PASSAGE GIVEN.
........

Fredrik Wilhelm von Otter (11 April 1833 – 9 March 1910) was a Swedish friherre, naval officer and politician, most notably serving as Prime Minister of Sweden from 1900 to 1902.

Life and work 
Otter was born on the Fimmersta estate (Töreboda Municipality) in Västergötland and belonged to the wealthy and aristocratic von Otter family. He entered the Royal Swedish Navy as second lieutenant at the age of 17, but remained without promotion for a long time. Meanwhile, he served in the British Royal Navy from 1857 to 1861, participating in campaigns against pirates in the South China Sea, and took part in one of Adolf Erik Nordenskiöld's North Pole expeditions in 1868, as commander of the expedition ship Sofia. He was promoted to commander and made aide-de-camp of Crown Prince Oscar, the Duke of Östergötland, in 1872 and remained so after the prince's accession to the throne as Oscar II in 1873.

In 1874 he was promoted to captain and appointed Ministry for Naval Affairs in the cabinet, succeeding Major General Baron Abraham Leijonhufvud. He remained in this position until the resignation of the De Geer cabinet in 1880, after which he was appointed director of the naval shipyard in Karlskrona. He was made a Commodore in 1884, a vice admiral in 1892 and admiral in 1900. 

He also represented Blekinge County  in the parliamentary First Chamber 1891–1899, and Karlskrona in the Second Chamber 1900–1902.

........

YOUR TASKS.
a) Retype the passage on Fredrik von Otter word for word, everything from "Life and work" down to "II in 1873.".
b) Pull out every line of the entries that contains the string "pengguna".

ROWS.
........

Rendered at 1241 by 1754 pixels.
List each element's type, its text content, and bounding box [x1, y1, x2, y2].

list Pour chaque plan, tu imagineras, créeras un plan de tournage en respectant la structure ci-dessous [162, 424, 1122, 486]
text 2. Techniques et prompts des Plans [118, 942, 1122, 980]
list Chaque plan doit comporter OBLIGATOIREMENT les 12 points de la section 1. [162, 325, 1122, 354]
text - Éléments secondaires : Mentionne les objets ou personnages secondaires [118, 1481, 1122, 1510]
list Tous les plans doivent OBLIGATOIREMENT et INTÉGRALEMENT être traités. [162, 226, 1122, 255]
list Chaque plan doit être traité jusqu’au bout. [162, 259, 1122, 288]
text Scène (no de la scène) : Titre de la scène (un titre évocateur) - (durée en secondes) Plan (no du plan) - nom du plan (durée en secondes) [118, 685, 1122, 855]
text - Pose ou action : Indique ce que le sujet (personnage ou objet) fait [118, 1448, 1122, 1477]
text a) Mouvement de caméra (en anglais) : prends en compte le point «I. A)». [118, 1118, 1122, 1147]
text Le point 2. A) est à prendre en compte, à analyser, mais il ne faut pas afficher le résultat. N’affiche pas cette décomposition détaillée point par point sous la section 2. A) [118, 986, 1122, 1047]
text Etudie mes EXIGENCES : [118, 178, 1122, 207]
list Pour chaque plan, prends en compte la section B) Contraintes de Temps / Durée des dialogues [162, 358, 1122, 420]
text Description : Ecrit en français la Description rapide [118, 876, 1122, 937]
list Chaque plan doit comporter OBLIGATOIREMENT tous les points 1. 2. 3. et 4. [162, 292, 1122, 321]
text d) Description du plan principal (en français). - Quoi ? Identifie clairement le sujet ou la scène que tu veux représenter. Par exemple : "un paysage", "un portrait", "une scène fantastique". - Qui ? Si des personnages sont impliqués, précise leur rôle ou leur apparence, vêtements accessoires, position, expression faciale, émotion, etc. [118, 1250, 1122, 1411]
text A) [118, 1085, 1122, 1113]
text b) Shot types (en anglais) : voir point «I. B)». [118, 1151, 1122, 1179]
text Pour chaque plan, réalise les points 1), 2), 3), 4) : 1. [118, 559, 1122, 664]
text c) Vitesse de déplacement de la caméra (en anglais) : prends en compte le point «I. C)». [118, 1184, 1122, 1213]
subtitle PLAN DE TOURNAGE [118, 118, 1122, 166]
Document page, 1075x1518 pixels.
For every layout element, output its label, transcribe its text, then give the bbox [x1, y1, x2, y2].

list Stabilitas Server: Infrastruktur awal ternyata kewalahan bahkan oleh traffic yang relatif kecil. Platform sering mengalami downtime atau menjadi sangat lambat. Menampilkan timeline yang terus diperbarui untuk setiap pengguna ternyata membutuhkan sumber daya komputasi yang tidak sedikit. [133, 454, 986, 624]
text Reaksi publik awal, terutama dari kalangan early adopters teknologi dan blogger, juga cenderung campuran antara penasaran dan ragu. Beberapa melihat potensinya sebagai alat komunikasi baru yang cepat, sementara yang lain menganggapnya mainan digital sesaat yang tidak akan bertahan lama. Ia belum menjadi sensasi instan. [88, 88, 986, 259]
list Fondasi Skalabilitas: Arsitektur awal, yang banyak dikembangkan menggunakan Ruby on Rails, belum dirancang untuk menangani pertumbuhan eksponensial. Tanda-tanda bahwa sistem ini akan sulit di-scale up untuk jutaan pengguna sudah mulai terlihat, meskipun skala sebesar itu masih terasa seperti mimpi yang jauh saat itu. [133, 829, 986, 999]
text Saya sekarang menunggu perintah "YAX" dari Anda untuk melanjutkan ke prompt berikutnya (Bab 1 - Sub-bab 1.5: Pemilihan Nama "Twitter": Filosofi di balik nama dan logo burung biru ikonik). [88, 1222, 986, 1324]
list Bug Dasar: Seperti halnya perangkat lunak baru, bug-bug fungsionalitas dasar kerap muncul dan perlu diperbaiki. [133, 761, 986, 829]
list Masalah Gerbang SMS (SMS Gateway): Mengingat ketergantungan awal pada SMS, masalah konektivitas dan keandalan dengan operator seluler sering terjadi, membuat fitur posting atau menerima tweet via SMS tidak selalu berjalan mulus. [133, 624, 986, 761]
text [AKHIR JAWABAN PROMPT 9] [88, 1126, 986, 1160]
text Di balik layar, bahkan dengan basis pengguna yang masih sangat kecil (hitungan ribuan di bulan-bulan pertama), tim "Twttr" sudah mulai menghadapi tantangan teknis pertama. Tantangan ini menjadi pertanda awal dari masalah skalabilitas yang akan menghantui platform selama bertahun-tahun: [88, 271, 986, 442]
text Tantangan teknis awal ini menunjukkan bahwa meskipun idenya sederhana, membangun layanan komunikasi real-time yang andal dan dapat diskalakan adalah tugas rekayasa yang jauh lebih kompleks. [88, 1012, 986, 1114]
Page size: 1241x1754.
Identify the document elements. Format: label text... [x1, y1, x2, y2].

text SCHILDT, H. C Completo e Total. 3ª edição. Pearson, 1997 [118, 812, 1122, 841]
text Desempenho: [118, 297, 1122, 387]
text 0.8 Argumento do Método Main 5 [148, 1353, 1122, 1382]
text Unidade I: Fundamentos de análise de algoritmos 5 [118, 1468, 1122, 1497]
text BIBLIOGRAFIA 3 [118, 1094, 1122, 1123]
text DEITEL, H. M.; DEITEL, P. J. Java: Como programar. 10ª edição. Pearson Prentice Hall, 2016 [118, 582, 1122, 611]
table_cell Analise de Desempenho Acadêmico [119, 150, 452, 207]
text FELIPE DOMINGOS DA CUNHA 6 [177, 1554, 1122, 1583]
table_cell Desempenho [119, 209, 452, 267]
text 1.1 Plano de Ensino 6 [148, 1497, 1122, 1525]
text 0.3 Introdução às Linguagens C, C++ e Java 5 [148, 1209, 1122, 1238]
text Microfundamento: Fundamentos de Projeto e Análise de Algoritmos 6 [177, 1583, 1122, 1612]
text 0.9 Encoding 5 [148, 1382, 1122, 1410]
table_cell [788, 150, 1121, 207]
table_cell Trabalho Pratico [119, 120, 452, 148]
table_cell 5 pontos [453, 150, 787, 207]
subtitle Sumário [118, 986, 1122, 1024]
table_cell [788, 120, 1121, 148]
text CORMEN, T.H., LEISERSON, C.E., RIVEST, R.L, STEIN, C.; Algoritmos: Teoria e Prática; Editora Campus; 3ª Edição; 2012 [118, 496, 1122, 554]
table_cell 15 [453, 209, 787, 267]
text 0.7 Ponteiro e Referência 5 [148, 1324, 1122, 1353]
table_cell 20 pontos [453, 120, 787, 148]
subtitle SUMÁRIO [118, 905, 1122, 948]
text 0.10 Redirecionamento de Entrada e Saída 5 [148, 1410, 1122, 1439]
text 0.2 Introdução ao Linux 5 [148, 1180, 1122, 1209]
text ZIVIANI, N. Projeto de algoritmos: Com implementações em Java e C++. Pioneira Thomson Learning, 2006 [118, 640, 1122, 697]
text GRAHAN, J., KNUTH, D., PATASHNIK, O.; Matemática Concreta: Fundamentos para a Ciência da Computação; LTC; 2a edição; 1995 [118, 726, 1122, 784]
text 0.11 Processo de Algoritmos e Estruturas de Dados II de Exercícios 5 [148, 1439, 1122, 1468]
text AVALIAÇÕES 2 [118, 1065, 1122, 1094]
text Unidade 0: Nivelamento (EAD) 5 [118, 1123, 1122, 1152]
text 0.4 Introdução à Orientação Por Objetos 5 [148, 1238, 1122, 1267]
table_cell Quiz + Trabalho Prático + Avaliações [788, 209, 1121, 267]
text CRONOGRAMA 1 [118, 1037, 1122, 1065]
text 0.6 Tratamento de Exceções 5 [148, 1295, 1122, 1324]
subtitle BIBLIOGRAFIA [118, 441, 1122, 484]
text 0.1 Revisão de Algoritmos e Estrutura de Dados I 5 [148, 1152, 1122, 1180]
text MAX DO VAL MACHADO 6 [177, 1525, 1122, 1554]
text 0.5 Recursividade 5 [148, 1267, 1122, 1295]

........

ANSWERS GIVEN.
a)
Life and work 
Otter was born on the Fimmersta estate (Töreboda Municipality) in Västergötland and belonged to the wealthy and aristocratic von Otter family. He entered the Royal Swedish Navy as second lieutenant at the age of 17, but remained without promotion for a long time. Meanwhile, he served in the British Royal Navy from 1857 to 1861, participating in campaigns against pirates in the South China Sea, and took part in one of Adolf Erik Nordenskiöld's North Pole expeditions in 1868, as commander of the expedition ship Sofia. He was promoted to commander and made aide-de-camp of Crown Prince Oscar, the Duke of Östergötland, in 1872 and remained so after the prince's accession to the throne as Oscar II in 1873.

b)
list Stabilitas Server: Infrastruktur awal ternyata kewalahan bahkan oleh traffic yang relatif kecil. Platform sering mengalami downtime atau menjadi sangat lambat. Menampilkan timeline yang terus diperbarui untuk setiap pengguna ternyata membutuhkan sumber daya komputasi yang tidak sedikit. [133, 454, 986, 624]
list Fondasi Skalabilitas: Arsitektur awal, yang banyak dikembangkan menggunakan Ruby on Rails, belum dirancang untuk menangani pertumbuhan eksponensial. Tanda-tanda bahwa sistem ini akan sulit di-scale up untuk jutaan pengguna sudah mulai terlihat, meskipun skala sebesar itu masih terasa seperti mimpi yang jauh saat itu. [133, 829, 986, 999]
text Di balik layar, bahkan dengan basis pengguna yang masih sangat kecil (hitungan ribuan di bulan-bulan pertama), tim "Twttr" sudah mulai menghadapi tantangan teknis pertama. Tantangan ini menjadi pertanda awal dari masalah skalabilitas yang akan menghantui platform selama bertahun-tahun: [88, 271, 986, 442]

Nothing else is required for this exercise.